* _EXERCISE INSTRUCTIONS_:
Reproduce precisely the lines of the listing below, starting with the line that contains "12: (126, 175)" and stopping after the line that contains "21: (117, 179)"; include nothing else.
+===+
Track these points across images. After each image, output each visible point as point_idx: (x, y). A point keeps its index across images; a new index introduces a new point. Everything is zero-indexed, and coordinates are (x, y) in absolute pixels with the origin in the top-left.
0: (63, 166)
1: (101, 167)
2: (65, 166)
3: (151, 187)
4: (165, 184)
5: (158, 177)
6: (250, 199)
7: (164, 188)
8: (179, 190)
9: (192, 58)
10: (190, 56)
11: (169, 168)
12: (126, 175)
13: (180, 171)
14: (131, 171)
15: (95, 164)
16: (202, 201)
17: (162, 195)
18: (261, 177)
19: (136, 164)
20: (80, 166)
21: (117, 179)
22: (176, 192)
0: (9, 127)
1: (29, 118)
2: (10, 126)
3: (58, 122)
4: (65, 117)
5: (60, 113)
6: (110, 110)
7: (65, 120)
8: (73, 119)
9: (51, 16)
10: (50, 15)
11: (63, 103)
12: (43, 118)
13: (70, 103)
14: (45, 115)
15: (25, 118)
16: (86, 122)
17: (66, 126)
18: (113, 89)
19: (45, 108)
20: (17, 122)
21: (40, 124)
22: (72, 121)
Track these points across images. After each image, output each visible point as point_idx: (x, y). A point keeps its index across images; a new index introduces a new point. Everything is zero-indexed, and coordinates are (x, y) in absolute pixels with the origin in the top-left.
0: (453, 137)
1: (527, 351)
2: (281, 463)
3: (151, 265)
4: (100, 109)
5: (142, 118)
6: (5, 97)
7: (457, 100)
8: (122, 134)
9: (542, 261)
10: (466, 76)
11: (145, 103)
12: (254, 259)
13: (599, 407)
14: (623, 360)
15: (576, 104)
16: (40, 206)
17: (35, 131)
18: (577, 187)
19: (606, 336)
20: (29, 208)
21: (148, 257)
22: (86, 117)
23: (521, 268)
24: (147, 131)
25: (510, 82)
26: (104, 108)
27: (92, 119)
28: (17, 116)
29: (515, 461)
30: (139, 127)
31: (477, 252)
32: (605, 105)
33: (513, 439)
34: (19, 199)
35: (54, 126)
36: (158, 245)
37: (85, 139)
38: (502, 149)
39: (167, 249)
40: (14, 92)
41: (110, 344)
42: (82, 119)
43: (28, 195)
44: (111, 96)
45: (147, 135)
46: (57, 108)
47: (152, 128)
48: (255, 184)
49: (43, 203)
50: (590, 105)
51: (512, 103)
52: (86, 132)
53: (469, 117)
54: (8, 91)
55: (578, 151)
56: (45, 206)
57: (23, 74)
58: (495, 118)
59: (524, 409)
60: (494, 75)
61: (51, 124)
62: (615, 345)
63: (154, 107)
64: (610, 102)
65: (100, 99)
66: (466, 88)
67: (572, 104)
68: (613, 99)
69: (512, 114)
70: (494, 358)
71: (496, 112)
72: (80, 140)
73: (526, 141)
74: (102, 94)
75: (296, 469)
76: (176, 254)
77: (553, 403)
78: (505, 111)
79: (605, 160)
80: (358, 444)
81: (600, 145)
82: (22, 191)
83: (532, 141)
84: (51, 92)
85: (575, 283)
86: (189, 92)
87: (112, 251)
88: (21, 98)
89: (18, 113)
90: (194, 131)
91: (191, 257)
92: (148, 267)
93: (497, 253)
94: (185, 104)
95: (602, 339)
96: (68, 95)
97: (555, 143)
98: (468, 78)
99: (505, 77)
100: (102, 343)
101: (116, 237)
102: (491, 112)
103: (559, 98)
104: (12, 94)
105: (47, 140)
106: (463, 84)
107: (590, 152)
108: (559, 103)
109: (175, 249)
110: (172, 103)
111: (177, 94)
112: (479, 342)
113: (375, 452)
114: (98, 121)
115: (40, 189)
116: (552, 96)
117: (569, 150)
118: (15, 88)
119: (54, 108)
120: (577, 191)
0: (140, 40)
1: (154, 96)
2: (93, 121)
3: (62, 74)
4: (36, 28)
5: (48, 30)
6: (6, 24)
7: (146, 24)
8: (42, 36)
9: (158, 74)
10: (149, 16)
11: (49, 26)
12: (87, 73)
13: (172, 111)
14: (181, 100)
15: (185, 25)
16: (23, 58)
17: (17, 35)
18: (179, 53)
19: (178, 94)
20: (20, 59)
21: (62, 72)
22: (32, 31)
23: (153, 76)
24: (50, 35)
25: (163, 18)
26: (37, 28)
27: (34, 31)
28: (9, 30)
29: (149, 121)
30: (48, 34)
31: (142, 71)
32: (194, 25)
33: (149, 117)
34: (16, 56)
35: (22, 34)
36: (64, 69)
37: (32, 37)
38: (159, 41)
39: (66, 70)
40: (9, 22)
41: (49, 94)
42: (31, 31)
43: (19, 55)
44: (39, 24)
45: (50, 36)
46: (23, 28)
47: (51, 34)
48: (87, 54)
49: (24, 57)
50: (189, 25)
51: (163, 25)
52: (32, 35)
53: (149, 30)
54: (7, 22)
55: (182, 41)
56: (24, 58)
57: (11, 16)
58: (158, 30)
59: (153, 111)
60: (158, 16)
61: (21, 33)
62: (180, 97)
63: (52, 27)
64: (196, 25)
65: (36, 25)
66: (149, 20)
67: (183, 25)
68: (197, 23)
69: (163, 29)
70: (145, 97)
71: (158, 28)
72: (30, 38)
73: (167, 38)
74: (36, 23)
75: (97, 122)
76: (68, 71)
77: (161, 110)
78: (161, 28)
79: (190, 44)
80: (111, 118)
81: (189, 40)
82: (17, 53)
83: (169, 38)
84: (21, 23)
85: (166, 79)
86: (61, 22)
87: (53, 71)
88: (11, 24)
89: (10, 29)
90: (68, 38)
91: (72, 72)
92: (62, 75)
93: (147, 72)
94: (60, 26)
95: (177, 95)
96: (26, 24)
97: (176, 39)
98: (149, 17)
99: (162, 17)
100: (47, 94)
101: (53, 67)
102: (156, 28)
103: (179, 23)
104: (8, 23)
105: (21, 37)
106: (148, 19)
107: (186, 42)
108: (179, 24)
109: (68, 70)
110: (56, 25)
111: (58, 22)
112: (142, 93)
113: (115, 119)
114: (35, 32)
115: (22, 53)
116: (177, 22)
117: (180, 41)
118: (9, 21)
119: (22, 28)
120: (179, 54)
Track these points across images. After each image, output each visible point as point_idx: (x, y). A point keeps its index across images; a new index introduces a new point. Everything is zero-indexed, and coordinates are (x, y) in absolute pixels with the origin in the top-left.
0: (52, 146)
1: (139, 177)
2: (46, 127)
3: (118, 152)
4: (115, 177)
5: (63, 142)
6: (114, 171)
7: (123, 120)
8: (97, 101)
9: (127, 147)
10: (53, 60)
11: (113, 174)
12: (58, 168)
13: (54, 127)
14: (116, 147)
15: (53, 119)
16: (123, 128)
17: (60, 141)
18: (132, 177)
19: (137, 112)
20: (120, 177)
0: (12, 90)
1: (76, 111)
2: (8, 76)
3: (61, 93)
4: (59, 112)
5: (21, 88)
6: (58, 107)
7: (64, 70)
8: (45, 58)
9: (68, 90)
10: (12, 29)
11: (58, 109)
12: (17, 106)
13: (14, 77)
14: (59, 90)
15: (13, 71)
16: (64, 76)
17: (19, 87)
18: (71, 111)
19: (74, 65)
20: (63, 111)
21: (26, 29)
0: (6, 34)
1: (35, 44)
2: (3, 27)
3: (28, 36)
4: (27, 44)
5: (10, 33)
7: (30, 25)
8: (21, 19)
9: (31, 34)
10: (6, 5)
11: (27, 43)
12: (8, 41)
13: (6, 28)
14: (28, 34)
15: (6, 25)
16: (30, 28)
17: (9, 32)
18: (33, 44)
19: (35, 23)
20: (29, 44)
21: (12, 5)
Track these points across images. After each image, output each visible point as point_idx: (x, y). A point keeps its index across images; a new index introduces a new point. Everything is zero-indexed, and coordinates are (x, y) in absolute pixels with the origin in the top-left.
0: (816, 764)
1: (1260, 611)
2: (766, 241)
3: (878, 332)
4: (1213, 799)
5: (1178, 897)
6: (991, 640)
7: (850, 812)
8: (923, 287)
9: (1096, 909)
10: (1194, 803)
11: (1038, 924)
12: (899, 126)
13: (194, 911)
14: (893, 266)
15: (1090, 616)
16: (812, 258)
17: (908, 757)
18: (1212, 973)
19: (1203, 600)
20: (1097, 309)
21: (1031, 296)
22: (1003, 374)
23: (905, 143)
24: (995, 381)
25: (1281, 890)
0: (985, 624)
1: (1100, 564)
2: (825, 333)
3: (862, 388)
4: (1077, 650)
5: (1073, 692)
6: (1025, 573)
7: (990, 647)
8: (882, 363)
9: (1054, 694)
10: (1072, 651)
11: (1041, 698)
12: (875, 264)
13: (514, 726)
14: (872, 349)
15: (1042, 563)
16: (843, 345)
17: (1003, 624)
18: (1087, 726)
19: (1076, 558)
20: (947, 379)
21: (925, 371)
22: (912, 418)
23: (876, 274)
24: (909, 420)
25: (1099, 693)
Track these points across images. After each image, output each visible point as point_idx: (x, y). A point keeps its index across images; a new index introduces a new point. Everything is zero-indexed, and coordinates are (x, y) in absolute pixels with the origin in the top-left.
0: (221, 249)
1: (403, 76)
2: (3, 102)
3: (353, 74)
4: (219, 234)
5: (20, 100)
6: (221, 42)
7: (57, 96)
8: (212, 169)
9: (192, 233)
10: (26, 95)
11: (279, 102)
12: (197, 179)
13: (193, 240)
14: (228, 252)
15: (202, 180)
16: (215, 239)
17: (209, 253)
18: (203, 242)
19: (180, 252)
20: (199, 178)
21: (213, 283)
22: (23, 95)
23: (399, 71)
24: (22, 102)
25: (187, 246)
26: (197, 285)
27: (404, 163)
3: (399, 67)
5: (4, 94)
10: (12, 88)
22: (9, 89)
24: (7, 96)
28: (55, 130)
+===+
* _WRITTEN SOLUTION_:
12: (126, 175)
13: (180, 171)
14: (131, 171)
15: (95, 164)
16: (202, 201)
17: (162, 195)
18: (261, 177)
19: (136, 164)
20: (80, 166)
21: (117, 179)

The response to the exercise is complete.